Defenses of lack of personal jurisdiction and improper venue are waived if not "timely raised in the answer or a responsive pleading," see Ins. Corp. of Ireland v. Compagnie des Bauxites de Guinee, 456 U.S. 694, 704 (1982) (internal quotation marks omitted), and remain waived even if raised in a successive motion or pleading. See Fed. R. Civ. P. 12(g)(2). If a defendant waives the lack of personal jurisdiction and improper venue defenses, that defendant consents to personal jurisdiction, Danziger, 948 F.3d at 129 (explaining "[a] defendant may also consent to personal jurisdiction by waiving any objection to it"), and to venue, ACP GP, LLC v. United Home Care, Inc., 2018 WL 4693969, at *5 (D.N.J. Oct. 1, 2018) (finding the defendant "consented to venue . . . when he waived all objections to jurisdiction or venue. . . .") (emphasis in original) (internal quotation marks omitted).
Because Long failed to raise a lack of personal jurisdiction or an improper venue defense in that answer—which was filed before the defenses were raised in Defendants' initial motion to set aside default and dismiss—Long waived those defenses before joining that motion. See Ins. Corp. of Ireland, 456 U.S. at 704. As such, he may not assert them here. See State Auto Ins. Co. v. Thomas Landscaping & Const., Inc., 494 F. App'x 550, 553 (6th Cir. 2012) (finding defendant waived objection in part by not raising it in initial, unsigned pro se answer). Accordingly, Long has consented to personal jurisdiction with this Court and to venue in this district.

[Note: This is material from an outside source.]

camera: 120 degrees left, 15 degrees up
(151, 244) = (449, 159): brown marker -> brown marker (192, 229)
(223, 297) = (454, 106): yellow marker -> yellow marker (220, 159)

The same is not necessarily true with respect to Dirty South, however. A corporation may appear in federal court "only through licensed counsel." Rowland v. California Men's Colony, Unit II Men's Advisory Council, 506 U.S. 194, 195 (1993). Long is not an attorney. Therefore, despite Long's inclusion of Dirty South in his pro se answer, Dirty South first appearance was in Defendants' motion to set aside entry of default and dismiss. See id. Because Dirty South raised the defenses in that motion, it preserved the right to assert those defenses now.
B. Jurisdiction
Dirty South argues this Court lacks specific jurisdiction because it has never purposefully directed its activities at Pennsylvania.

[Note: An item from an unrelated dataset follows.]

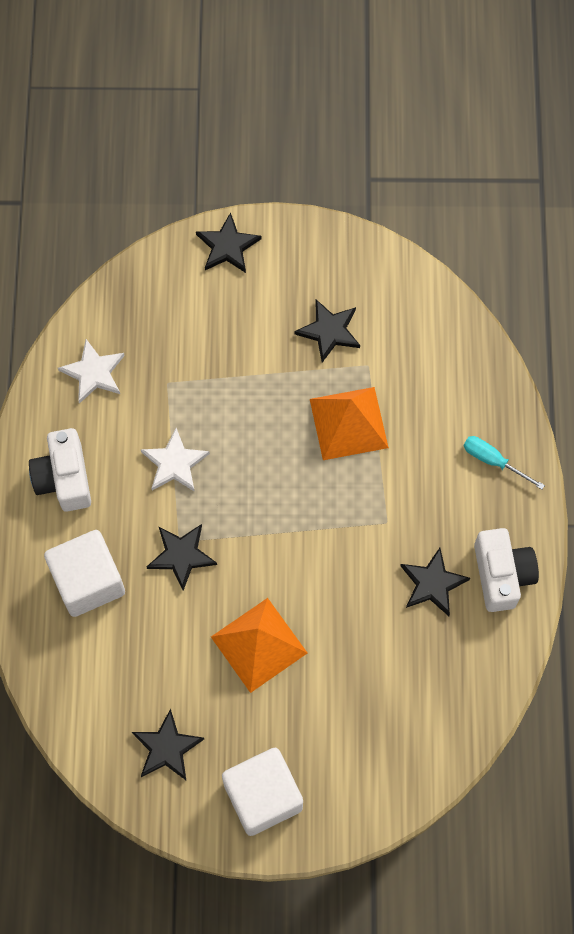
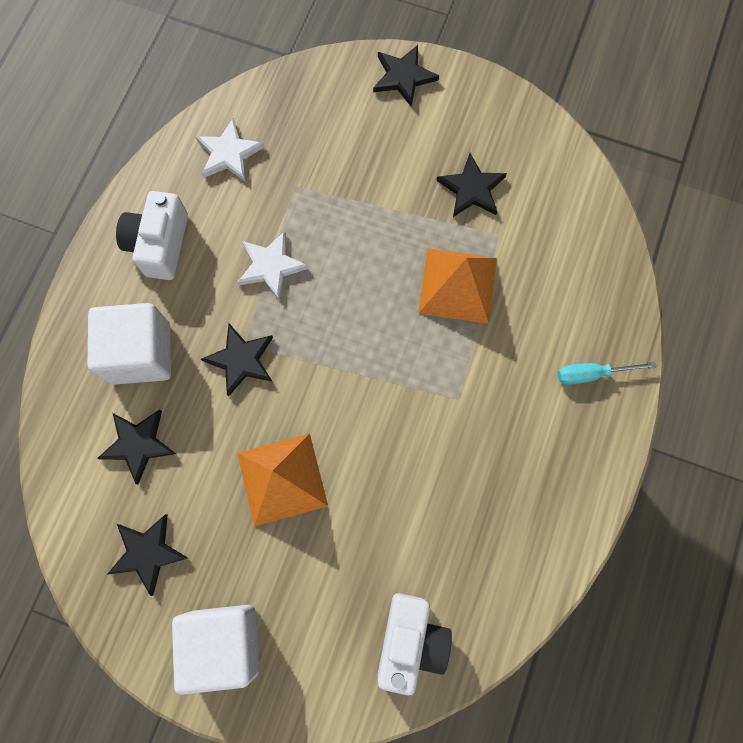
camera: 20 degrees right, 5 degrees up
(432, 583) = (483, 480): black star -> black star (138, 444)
(493, 461) = (592, 374): turquoise screwdriver -> turquoise screwdriver turned 60 degrees counterclockwise
(502, 575) = (559, 497): white camera -> white camera (410, 641)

A federal court determines whether the facts of a case establish personal jurisdiction over a defendant "according to the law of the state where it sits." O'Connor v. Sandy Lane Hotel Co., 496 F.3d 312, 316 (3d Cir. 2007). Pennsylvania's jurisdictional statute, 42 PA. CONS. STAT. ANN. § 5322, permits the "exercise [of] personal jurisdiction over nonresident defendants to the constitutional limits of the due process clause of the fourteenth amendment." Mellon Bank, 960 F.2d at 1221. Only if the following three elements are established is that standard met: "[f]irst, the defendant must have purposefully directed its activities at the forum. Second, the plaintiff's claims must arise out of or relate to the defendant's activities. And third, exercising personal jurisdiction must not offend traditional notions of fair play and substantial justice." Danziger, 948 F.3d at 129-30 (internal quotations, citations and alterations omitted).
Here, Utz argues that four facts support finding specific jurisdiction: (1) Dirty South sold one product to Utz's counsel; (2) Dirty South operates a website accessible in Pennsylvania that allows product sales into Pennsylvania; (3) Dirty South's products may be sold into Pennsylvania via third-party websites; and, (4) there exists a likely possibility products have been sold into Pennsylvania by Dirty South and third-party websites.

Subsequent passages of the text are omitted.